Group 5 Test 1 simply duplicates Test 1 of Group 4, but this time adds <thead>, <tbody> and <tfoot> tags to check whether or not they have any influence on the resulting patterns.

Group 5 Test 2 simply looks at the effect of adding a <br /> tag into the middle of a cell's data. I thought it might be interesting to see, although this thankfully (looking at the complications it adds from the results) doesn't occur in the tables I need to process, as far as I have seen. This test also to some extent looks at the influence the <p> tag actually has on patterns, however I created a proper test for this later on.

Group 5 Test 3 simply repeats some of the previous tests based on first and last rows, but using single row tables and <th> tags instead of <td> tags to check column heading tags don't act different in any way.

Group 6

Group 6 Test 1 takes a look at the effect spacing in the HTML itself has, which is pretty useful to know. I threw in a variety of situations here to try to be thorough.

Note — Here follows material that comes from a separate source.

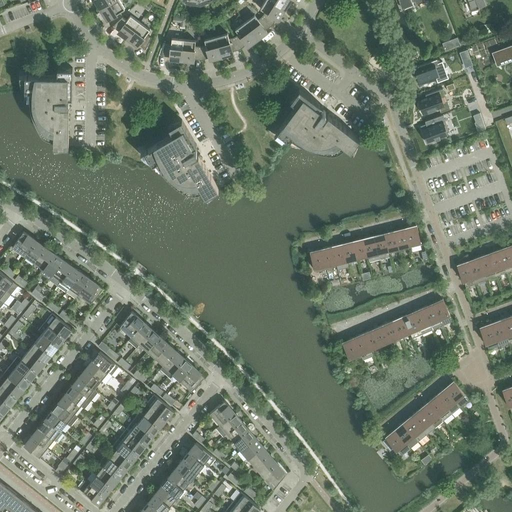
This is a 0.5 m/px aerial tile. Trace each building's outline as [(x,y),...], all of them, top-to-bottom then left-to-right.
[(94,0),(100,9),(115,0),(94,0)] [(107,19),(109,18),(113,25),(123,16),(120,11),(125,8),(120,0),(115,0),(100,9),(107,19)] [(270,0),(265,0),(260,8),(265,11),(263,15),(273,25),(277,18),(279,19),(285,9),(270,0)] [(270,0),(285,9),(290,0),(270,0)] [(399,0),(403,8),(404,8),(403,6),(412,3),(413,7),(414,6),(412,2),(415,1),(416,2),(422,0),(399,0)] [(467,0),(471,10),(486,4),(483,0),(467,0)] [(127,19),(123,16),(113,25),(119,30),(118,32),(128,39),(140,22),(131,14),(127,19)] [(245,21),(258,39),(267,31),(266,30),(273,25),(263,15),(262,16),(258,19),(255,14),(254,15),(245,21)] [(181,22),(180,28),(185,28),(186,18),(181,17),(174,16),(173,21),(181,22)] [(245,21),(235,29),(239,33),(234,37),(240,49),(247,44),(248,46),(258,39),(245,21)] [(147,33),(150,29),(140,22),(128,39),(137,46),(139,44),(146,49),(152,37),(147,33)] [(234,37),(229,38),(228,32),(216,36),(222,56),(233,53),(233,51),(240,49),(234,37)] [(216,36),(204,39),(206,44),(201,46),(202,59),(210,57),(210,60),(222,56),(216,36)] [(170,56),(170,59),(182,60),(184,38),(172,37),(171,43),(165,42),(161,55),(170,56)] [(457,37),(442,43),(445,49),(445,50),(460,44),(457,37)] [(195,45),(196,40),(184,38),(182,60),(194,61),(194,59),(202,59),(201,46),(195,45)] [(511,44),(494,51),(496,57),(498,62),(499,62),(511,56),(511,44)] [(467,49),(460,52),(461,56),(462,56),(464,62),(471,59),(467,49)] [(417,70),(415,71),(419,81),(421,84),(427,82),(436,79),(437,79),(438,81),(440,80),(440,81),(449,78),(442,61),(440,62),(438,63),(437,60),(437,59),(417,66),(418,67),(418,66),(418,67),(419,69),(417,70)] [(44,133),(46,135),(47,135),(50,136),(54,137),(54,141),(69,145),(69,106),(63,106),(63,97),(72,97),(73,67),(58,71),(58,75),(25,74),(25,90),(29,90),(29,92),(29,93),(29,95),(29,96),(30,100),(31,106),(32,110),(33,114),(35,119),(36,120),(36,122),(37,123),(38,125),(39,128),(41,130),(41,131),(42,131),(44,133)] [(328,151),(330,151),(332,151),(333,150),(335,150),(337,150),(339,149),(342,146),(344,143),(348,147),(360,137),(328,113),(325,118),(318,113),(323,105),(300,88),(294,102),(297,104),(277,130),(289,140),(292,136),(293,137),(294,138),(295,139),(296,140),(300,142),(303,143),(307,145),(310,146),(313,147),(317,148),(320,149),(324,150),(326,150),(328,151)] [(436,109),(439,108),(440,110),(441,112),(450,108),(445,93),(444,90),(443,88),(425,94),(426,97),(419,99),(419,100),(424,113),(431,111),(436,109)] [(435,139),(440,138),(448,135),(447,132),(449,131),(449,132),(450,132),(443,114),(425,121),(426,123),(427,126),(423,128),(428,141),(428,142),(435,139)] [(153,163),(157,161),(164,171),(169,177),(175,181),(180,186),(187,189),(195,191),(202,189),(204,192),(219,188),(199,154),(194,157),(189,149),(197,144),(182,119),(171,130),(173,133),(145,150),(153,163)] [(412,246),(421,243),(416,225),(405,227),(411,248),(413,248),(412,246)] [(409,249),(411,248),(405,227),(395,230),(400,249),(408,247),(409,249)] [(391,251),(400,249),(395,230),(384,233),(390,254),(392,253),(391,251)] [(24,231),(13,247),(26,256),(37,240),(24,231)] [(390,256),(390,254),(384,233),(374,235),(380,259),(390,256)] [(370,261),(380,259),(374,235),(364,238),(369,259),(370,261)] [(367,259),(369,259),(364,238),(353,240),(358,259),(366,257),(367,259)] [(34,262),(45,246),(37,240),(26,256),(34,262)] [(349,261),(358,259),(353,240),(343,243),(348,264),(350,264),(349,261)] [(349,267),(348,264),(343,243),(332,246),(337,264),(338,269),(349,267)] [(43,268),(54,253),(45,246),(34,262),(43,268)] [(328,267),(337,264),(332,246),(322,248),(327,269),(329,269),(328,267)] [(507,272),(511,270),(511,254),(509,246),(499,249),(507,272)] [(324,268),(325,270),(327,269),(322,248),(311,251),(315,270),(324,268)] [(497,276),(507,272),(499,249),(489,253),(497,276)] [(43,268),(40,272),(49,279),(52,275),(63,259),(54,253),(43,268)] [(487,280),(497,276),(489,253),(478,257),(487,280)] [(477,283),(487,280),(478,257),(468,260),(477,283)] [(61,281),(72,265),(63,259),(52,275),(49,279),(58,285),(61,281)] [(465,284),(466,287),(477,283),(468,260),(458,264),(465,284)] [(12,277),(16,272),(7,264),(3,269),(12,277)] [(72,265),(61,281),(58,285),(67,291),(70,287),(81,272),(72,265)] [(18,285),(13,281),(0,270),(0,285),(11,294),(18,285)] [(78,293),(89,278),(81,272),(70,287),(67,291),(75,297),(78,293)] [(18,274),(15,279),(20,283),(23,278),(18,274)] [(24,286),(28,282),(23,278),(20,283),(24,286)] [(91,302),(103,288),(89,278),(78,293),(91,302)] [(11,294),(0,285),(0,299),(4,303),(11,294)] [(35,288),(32,292),(37,296),(40,291),(35,288)] [(41,300),(45,295),(40,291),(37,296),(41,300)] [(30,301),(25,297),(21,303),(26,306),(30,301)] [(443,298),(433,303),(442,325),(443,325),(453,321),(451,316),(443,298)] [(51,300),(47,305),(52,309),(56,304),(51,300)] [(36,306),(32,303),(28,308),(32,311),(36,306)] [(432,329),(442,325),(433,303),(423,307),(432,329)] [(57,313),(61,308),(56,304),(52,309),(57,313)] [(422,334),(432,329),(423,307),(413,311),(422,334)] [(73,317),(63,309),(59,314),(69,322),(73,317)] [(132,311),(120,326),(132,336),(145,322),(132,311)] [(413,338),(422,334),(413,311),(403,316),(411,333),(413,338)] [(45,321),(49,325),(64,337),(71,328),(56,316),(52,313),(45,321)] [(12,314),(8,319),(12,323),(16,318),(12,314)] [(511,317),(511,315),(501,319),(509,342),(511,340),(511,317)] [(403,337),(411,333),(403,316),(393,320),(402,340),(403,339),(403,337)] [(501,345),(509,342),(501,319),(491,323),(500,349),(502,348),(501,345)] [(23,323),(18,320),(14,325),(19,328),(23,323)] [(400,341),(402,340),(393,320),(383,324),(391,342),(399,339),(400,341)] [(38,330),(42,333),(57,345),(64,337),(49,325),(45,321),(38,330)] [(140,343),(153,329),(145,322),(132,336),(129,340),(137,347),(140,343)] [(498,346),(499,349),(500,349),(491,323),(480,327),(487,345),(489,349),(498,346)] [(383,345),(391,342),(383,324),(373,328),(382,348),(384,348),(383,345)] [(380,349),(382,348),(373,328),(363,333),(371,351),(371,350),(379,347),(380,349)] [(148,351),(161,336),(153,329),(140,343),(148,351)] [(57,345),(42,333),(35,342),(50,354),(57,345)] [(371,350),(371,351),(363,333),(353,337),(362,357),(363,359),(373,355),(371,350)] [(156,358),(169,344),(161,336),(148,351),(156,358)] [(9,340),(5,337),(1,342),(5,345),(9,340)] [(359,356),(360,358),(362,357),(353,337),(343,342),(351,359),(359,356)] [(50,354),(35,342),(29,350),(44,362),(50,354)] [(164,365),(177,351),(169,344),(156,358),(164,365)] [(120,355),(110,347),(106,352),(116,360),(120,355)] [(44,362),(29,350),(22,358),(37,370),(44,362)] [(119,366),(115,363),(100,351),(93,359),(108,371),(112,375),(119,366)] [(169,376),(172,372),(185,358),(177,351),(164,365),(161,369),(169,376)] [(11,364),(30,379),(37,370),(22,358),(18,355),(11,364)] [(121,357),(118,361),(123,365),(126,361),(121,357)] [(180,379),(193,365),(185,358),(172,372),(180,379)] [(93,359),(86,368),(101,380),(106,384),(112,375),(108,371),(93,359)] [(127,369),(131,364),(126,361),(123,365),(127,369)] [(23,387),(30,379),(11,364),(4,372),(23,387)] [(192,390),(205,376),(193,365),(180,379),(192,390)] [(101,380),(86,368),(79,376),(94,388),(101,380)] [(137,369),(134,374),(138,378),(142,373),(137,369)] [(0,382),(17,396),(23,387),(4,372),(0,377),(0,382)] [(143,382),(147,377),(142,373),(138,378),(143,382)] [(94,388),(79,376),(73,385),(91,400),(98,392),(94,388)] [(133,383),(128,380),(124,385),(129,388),(133,383)] [(469,399),(466,395),(454,380),(445,388),(460,406),(469,399)] [(142,384),(138,381),(131,390),(135,394),(139,389),(137,387),(138,385),(141,386),(142,384)] [(0,396),(10,404),(17,396),(0,382),(0,396)] [(154,383),(150,387),(155,391),(159,387),(154,383)] [(91,400),(73,385),(66,393),(81,405),(85,408),(91,400)] [(121,389),(125,393),(129,388),(124,385),(121,389)] [(510,407),(511,412),(511,411),(511,385),(503,389),(510,407)] [(160,395),(164,391),(159,387),(155,391),(160,395)] [(452,413),(460,406),(445,388),(436,394),(449,409),(452,413)] [(127,395),(132,398),(135,394),(131,390),(127,395)] [(176,400),(166,392),(162,397),(172,404),(176,400)] [(74,414),(81,405),(66,393),(59,402),(74,414)] [(147,403),(151,406),(166,418),(173,409),(158,397),(154,394),(147,403)] [(452,413),(449,409),(436,394),(428,401),(444,420),(452,413)] [(0,410),(3,413),(10,404),(0,396),(0,410)] [(119,400),(115,397),(111,402),(115,405),(119,400)] [(225,400),(221,404),(210,412),(220,424),(235,412),(225,400)] [(435,427),(444,420),(428,401),(420,408),(432,423),(435,427)] [(74,414),(59,402),(52,410),(67,422),(71,425),(78,417),(74,414)] [(126,406),(122,402),(118,407),(122,411),(126,406)] [(166,418),(151,406),(144,414),(142,413),(159,426),(166,418)] [(114,412),(118,415),(122,411),(118,407),(114,412)] [(435,427),(432,423),(420,408),(412,415),(427,434),(435,427)] [(67,422),(52,410),(46,419),(60,431),(67,422)] [(142,413),(140,411),(133,419),(152,435),(159,426),(142,413)] [(242,420),(235,412),(220,424),(220,425),(216,428),(223,436),(227,433),(242,420)] [(106,417),(101,414),(97,419),(102,422),(106,417)] [(419,441),(427,434),(412,415),(403,422),(416,437),(419,441)] [(464,419),(470,426),(473,423),(468,416),(464,419)] [(65,434),(60,431),(46,419),(39,427),(54,439),(58,442),(65,434)] [(93,423),(98,427),(102,422),(97,419),(93,423)] [(113,423),(108,419),(104,424),(109,428),(113,423)] [(146,443),(152,435),(133,419),(127,428),(146,443)] [(249,429),(242,420),(227,433),(234,441),(249,429)] [(419,441),(416,437),(403,422),(395,429),(409,446),(409,445),(410,448),(419,441)] [(100,428),(105,432),(109,428),(104,424),(100,428)] [(54,439),(39,427),(32,436),(47,448),(54,439)] [(139,452),(146,443),(127,428),(120,437),(139,452)] [(256,437),(249,429),(234,441),(241,449),(256,437)] [(409,446),(395,429),(386,436),(387,438),(391,442),(399,451),(402,455),(410,448),(409,445),(409,446)] [(196,430),(192,435),(197,439),(200,434),(196,430)] [(92,434),(88,431),(84,436),(88,439),(92,434)] [(200,434),(197,439),(202,442),(205,438),(200,434)] [(25,444),(40,456),(47,448),(32,436),(25,444)] [(80,440),(84,444),(88,439),(84,436),(80,440)] [(99,440),(94,436),(91,441),(95,444),(99,440)] [(132,460),(139,452),(120,437),(113,445),(117,448),(132,460)] [(263,445),(256,437),(241,449),(248,458),(263,445)] [(387,438),(382,442),(386,446),(391,442),(387,438)] [(87,446),(91,449),(95,444),(91,441),(87,446)] [(204,463),(209,467),(216,457),(212,454),(197,442),(189,451),(204,463)] [(270,454),(263,445),(248,458),(255,466),(270,454)] [(217,447),(213,452),(218,455),(221,451),(217,447)] [(78,451),(74,448),(70,452),(75,456),(78,451)] [(110,457),(125,469),(132,460),(117,448),(110,457)] [(189,451),(183,459),(198,471),(204,463),(189,451)] [(223,459),(226,455),(221,451),(218,455),(223,459)] [(85,457),(81,453),(77,458),(81,461),(85,457)] [(106,454),(100,462),(103,465),(118,477),(125,469),(110,457),(106,454)] [(277,462),(270,454),(255,466),(262,474),(277,462)] [(73,462),(78,466),(81,461),(77,458),(73,462)] [(198,471),(183,459),(176,468),(191,480),(198,471)] [(236,469),(239,465),(234,461),(231,466),(236,469)] [(262,474),(274,488),(286,473),(277,462),(262,474)] [(97,474),(112,486),(118,477),(103,465),(97,474)] [(230,468),(225,465),(221,470),(226,473),(230,468)] [(59,466),(56,470),(61,474),(64,469),(59,466)] [(191,480),(176,468),(169,476),(184,488),(191,480)] [(68,480),(71,475),(66,471),(63,476),(68,480)] [(231,472),(227,477),(232,480),(235,476),(231,472)] [(112,486),(97,474),(90,482),(105,494),(112,486)] [(184,488),(169,476),(162,485),(177,497),(184,488)] [(237,484),(240,480),(235,476),(232,480),(237,484)] [(220,481),(215,477),(211,482),(216,486),(220,481)] [(83,491),(98,503),(105,494),(90,482),(86,479),(79,488),(83,491)] [(208,487),(212,491),(216,486),(211,482),(208,487)] [(227,486),(222,483),(218,488),(223,491),(227,486)] [(40,511),(6,485),(0,492),(0,511),(40,511)] [(177,497),(162,485),(156,493),(171,505),(177,497)] [(254,498),(258,493),(248,485),(244,490),(254,498)] [(214,492),(219,496),(223,491),(218,488),(214,492)] [(248,511),(255,511),(260,506),(245,495),(241,492),(234,500),(248,511)] [(165,511),(171,505),(156,493),(149,502),(162,511),(165,511)] [(206,498),(202,494),(198,499),(202,503),(206,498)] [(194,504),(199,507),(202,503),(198,499),(194,504)] [(213,503),(209,500),(205,505),(209,508),(213,503)] [(248,511),(234,500),(227,509),(231,511),(248,511)] [(162,511),(149,502),(142,510),(144,511),(162,511)]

With Group 6 Test 2 I was thinking of checking out the influence various other obscure HTML tables would give me, and I started out by using a <h5> tag inside of a cell. In the end though I realised that there are a huge number of possible such tables, and since I have yet to see any that would need to be processed by the system I am producing, I never went any deeper into testing this, and this test can be ignored really.

Group 6 Test 3 was a late addition, and allowed me to properly determine the influence the <p> tag had on formatting, which allowed me to properly understand and analyse the data I collected, especially with Mozilla Firefox.